What to do → This exercise calls for the line with "image:docu/images/link-users.png[Benutzer auswählen und", the line with "Hier sind die", and all lines between them in the material below, output exactly and with no other lines.

Exercise materials →
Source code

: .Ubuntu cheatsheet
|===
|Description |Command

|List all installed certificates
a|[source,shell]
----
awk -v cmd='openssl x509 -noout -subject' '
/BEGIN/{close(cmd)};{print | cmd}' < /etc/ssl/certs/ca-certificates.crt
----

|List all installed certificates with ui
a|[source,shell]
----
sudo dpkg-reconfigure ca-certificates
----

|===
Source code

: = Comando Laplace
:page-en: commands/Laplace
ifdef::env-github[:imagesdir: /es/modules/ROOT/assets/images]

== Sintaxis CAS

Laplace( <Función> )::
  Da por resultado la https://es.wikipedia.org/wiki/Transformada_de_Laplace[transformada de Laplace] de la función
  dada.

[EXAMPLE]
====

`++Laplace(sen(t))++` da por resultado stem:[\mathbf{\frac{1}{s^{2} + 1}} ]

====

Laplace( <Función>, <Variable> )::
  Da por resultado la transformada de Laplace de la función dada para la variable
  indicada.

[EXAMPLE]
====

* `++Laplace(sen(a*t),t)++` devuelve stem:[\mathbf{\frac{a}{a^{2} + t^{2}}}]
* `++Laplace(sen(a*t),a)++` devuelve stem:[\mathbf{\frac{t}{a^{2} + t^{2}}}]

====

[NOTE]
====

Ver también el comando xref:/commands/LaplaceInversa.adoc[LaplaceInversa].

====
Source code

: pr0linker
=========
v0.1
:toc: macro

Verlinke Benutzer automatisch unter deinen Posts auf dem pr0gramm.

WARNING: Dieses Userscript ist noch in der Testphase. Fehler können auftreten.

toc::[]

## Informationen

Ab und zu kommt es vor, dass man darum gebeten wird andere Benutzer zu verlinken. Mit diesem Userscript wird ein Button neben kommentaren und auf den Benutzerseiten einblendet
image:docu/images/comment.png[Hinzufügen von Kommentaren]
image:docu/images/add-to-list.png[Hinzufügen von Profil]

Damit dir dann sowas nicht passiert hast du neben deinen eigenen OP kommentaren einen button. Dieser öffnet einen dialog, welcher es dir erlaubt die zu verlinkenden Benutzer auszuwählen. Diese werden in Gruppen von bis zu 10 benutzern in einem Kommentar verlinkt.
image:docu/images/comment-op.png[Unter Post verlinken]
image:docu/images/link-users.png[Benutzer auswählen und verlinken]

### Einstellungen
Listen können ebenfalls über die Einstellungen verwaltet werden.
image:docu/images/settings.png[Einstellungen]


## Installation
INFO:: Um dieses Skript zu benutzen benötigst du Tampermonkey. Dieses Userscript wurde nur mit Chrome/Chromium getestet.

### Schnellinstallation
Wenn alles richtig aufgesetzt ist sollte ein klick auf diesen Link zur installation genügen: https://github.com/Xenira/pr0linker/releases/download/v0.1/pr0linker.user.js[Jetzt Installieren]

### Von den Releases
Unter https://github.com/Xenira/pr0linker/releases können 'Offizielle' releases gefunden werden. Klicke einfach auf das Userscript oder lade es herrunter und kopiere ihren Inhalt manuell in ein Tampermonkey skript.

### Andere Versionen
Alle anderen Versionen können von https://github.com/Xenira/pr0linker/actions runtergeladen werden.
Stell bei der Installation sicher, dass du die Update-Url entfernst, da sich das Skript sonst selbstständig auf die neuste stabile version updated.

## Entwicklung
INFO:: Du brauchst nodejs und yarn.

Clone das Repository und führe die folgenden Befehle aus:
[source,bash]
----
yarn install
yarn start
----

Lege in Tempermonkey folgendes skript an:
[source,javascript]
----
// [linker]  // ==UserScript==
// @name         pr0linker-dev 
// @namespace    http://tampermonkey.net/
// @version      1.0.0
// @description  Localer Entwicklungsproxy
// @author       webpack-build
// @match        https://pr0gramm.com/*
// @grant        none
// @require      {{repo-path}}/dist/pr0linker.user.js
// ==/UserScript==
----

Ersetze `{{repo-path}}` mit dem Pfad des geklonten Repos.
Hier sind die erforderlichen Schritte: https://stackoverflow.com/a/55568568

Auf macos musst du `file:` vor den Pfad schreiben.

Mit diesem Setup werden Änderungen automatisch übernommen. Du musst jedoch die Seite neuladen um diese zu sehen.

Result below →
image:docu/images/link-users.png[Benutzer auswählen und verlinken]

### Einstellungen
Listen können ebenfalls über die Einstellungen verwaltet werden.
image:docu/images/settings.png[Einstellungen]


## Installation
INFO:: Um dieses Skript zu benutzen benötigst du Tampermonkey. Dieses Userscript wurde nur mit Chrome/Chromium getestet.

### Schnellinstallation
Wenn alles richtig aufgesetzt ist sollte ein klick auf diesen Link zur installation genügen: https://github.com/Xenira/pr0linker/releases/download/v0.1/pr0linker.user.js[Jetzt Installieren]

### Von den Releases
Unter https://github.com/Xenira/pr0linker/releases können 'Offizielle' releases gefunden werden. Klicke einfach auf das Userscript oder lade es herrunter und kopiere ihren Inhalt manuell in ein Tampermonkey skript.

### Andere Versionen
Alle anderen Versionen können von https://github.com/Xenira/pr0linker/actions runtergeladen werden.
Stell bei der Installation sicher, dass du die Update-Url entfernst, da sich das Skript sonst selbstständig auf die neuste stabile version updated.

## Entwicklung
INFO:: Du brauchst nodejs und yarn.

Clone das Repository und führe die folgenden Befehle aus:
[source,bash]
----
yarn install
yarn start
----

Lege in Tempermonkey folgendes skript an:
[source,javascript]
----
// [linker]  // ==UserScript==
// @name         pr0linker-dev 
// @namespace    http://tampermonkey.net/
// @version      1.0.0
// @description  Localer Entwicklungsproxy
// @author       webpack-build
// @match        https://pr0gramm.com/*
// @grant        none
// @require      {{repo-path}}/dist/pr0linker.user.js
// ==/UserScript==
----

Ersetze `{{repo-path}}` mit dem Pfad des geklonten Repos.
Hier sind die erforderlichen Schritte: https://stackoverflow.com/a/55568568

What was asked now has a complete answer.